Futures trading was far less inspired, but October was able to partially close opening losses. At the close October had eased 1.4 cents to $2.934, and November had given up 1.6 cents to $3.005. October crude oil rose 27 cents to $43.30/bbl.

According to the NGI REX Zone 3 tracker, volumes flowing west out of Clarington (non-Tenn), OH are at 100% of design capacity at 1.8 Bcf/d, but all that gas was no deterrent to several points making all-time highs. A record high of $2.94 was reached at the interconnects with Midwestern Pipeline at Edgar County, Il, the NGPL connection with NGPL at Moultrie County, IL, and the ANR junction in Shelby County, IN.

Unfortunately, all that flow has not been able to lift Marcellus prices still hovering just above $1, but that could change as competing pipeline proposals abound to move gas out of the Marcellus into higher priced Midwest markets.

Rover Pipeline, Nexus Pipeline and a TransCanada Corp. project known as the Kings North Connection are but a few on the table. A Texas-based industry specialist told NGI that several shippers had discussed the alternatives and said Rover is likely be built because of favorable economics.

Major market centers advanced. Gas at the Chicago Citygate added a dime to $2.98, and gas at the Henry Hub rose 3 cents to $2.97. Deliveries to Opal came in 11 cents higher at $2.75, and deliveries to PG&E Citygate rose 11 cents to $3.42.

Elsewhere, maintenance on PG&E “will cut about 350 MMcf/d of Redwood Path flows” on Tuesday, industry consultant Genscape Inc. reported. It “expects the pipeline to make up these volumes by increasing net storage withdrawals and possibly with a slight increase in Baja Path flows.

“Maintenance at PG&E’s Delevan Station will restrict Redwood Path capacity to 1,585 MMcf/d on Tuesday and to 1,918 MMcf/d on Wednesday. Over the past 14 days flows averaged 1,934 MMcf/d, putting 349 MMcf/d at risk on Tuesday.”

Ongoing warmth continues to be the direction forecasters are taking.

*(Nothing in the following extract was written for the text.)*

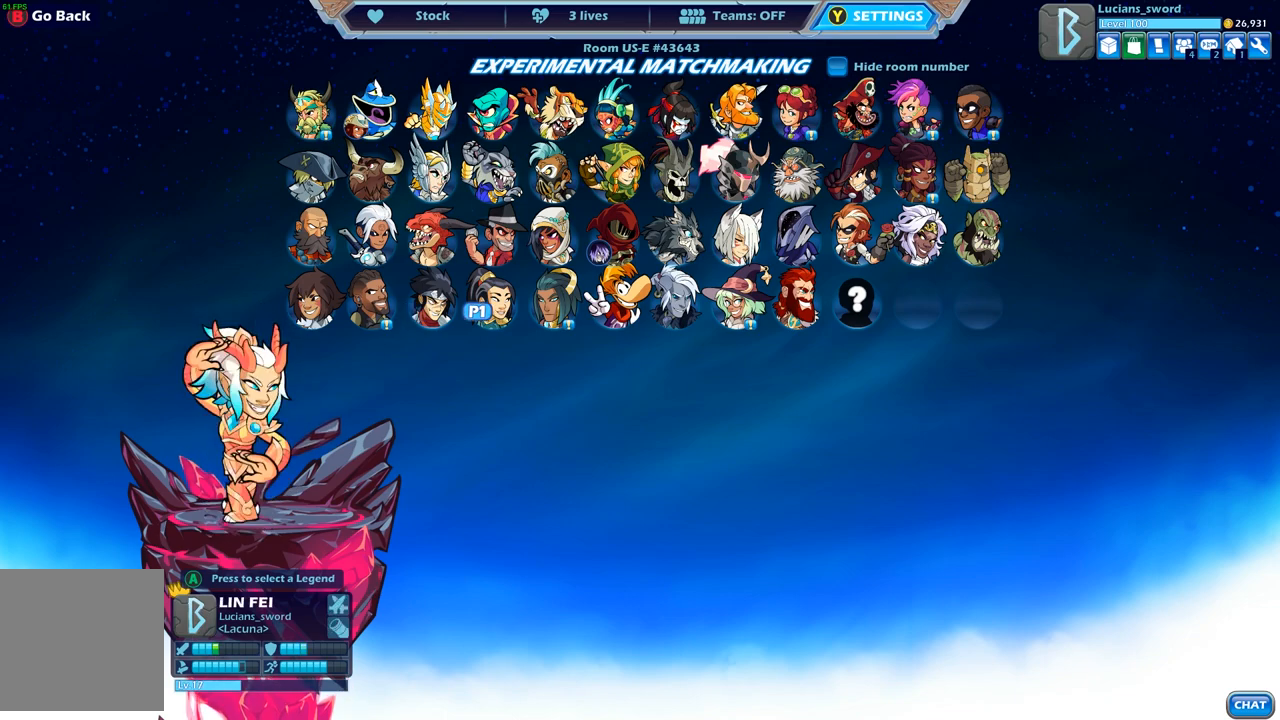
{"buttons": [], "left_stick": "center", "right_stick": "center", "events": [[33, "DPAD_RIGHT", "up"], [400, "DPAD_RIGHT", "down"], [467, "DPAD_RIGHT", "up"]]}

“While changes are mixed from Friday, the general themes of a warm-prevailing pattern look to continue,” said Commodity Weather Group President Matt Rogers in a Monday morning report. “Mixed regional changes include a cooler Southwest and East Coast in the six-10 day,” versus Sunday’s outlook, while the Midwest to South may edge warmer.

“A back-door cooling complicates the Northeast, especially later this week into the weekend, which limits prior warmth potential,” he said. “This seems to mainly kill off some late-season cooling demand rather than adding much early season heating concerns.”

Above-average cooling requirements are expected in major energy markets. The National Weather Service forecast for the week ended Sept. 24 that New England would see 26 degrees cooling degree days (CDD), or 25 above normal. New York, New Jersey and Pennsylvania were expected to have 35 CDD, or 27 above normal, and the greater Midwest from Ohio to Wisconsin was seen with 32 CDD, or 23 above normal.

Traders saw last week’s strength come in part from international developments. The “little rally” last week resulted from supply disruption in Europe following several earthquakes in Europe’s biggest gas field, Groningen, in the Netherlands, because of drilling activity, said DEVO Capital President Mike DeVooght.

“Dutch regulators have imposed caps on natural gas output, and there could be some big cuts coming in European natural gas supply as they continue to evaluate seismic data in that field,” he said. The Energy Information Administration storage number “was considered neutral this week as they were expecting a build of 60 Bcf ,and they got a build of 62 Bcf. We still believe as we approach the end of the cooling season…a sideways to lower trade over the next three to four weeks barring any major world event.

“On a trading basis, we will continue to use rallies approaching the $3 level on the spot market as an opportunity to establish producer collars with floors in the $2.50-2.75 range and a ceiling around the $4.00 level.”

In its Monday morning report, the National Hurricane Center said Tropical Storm Karl was 930 miles east of the Leeward Islands and was sporting winds of 40 mph. It was heading west at 15 mph and projected to track toward Bermuda.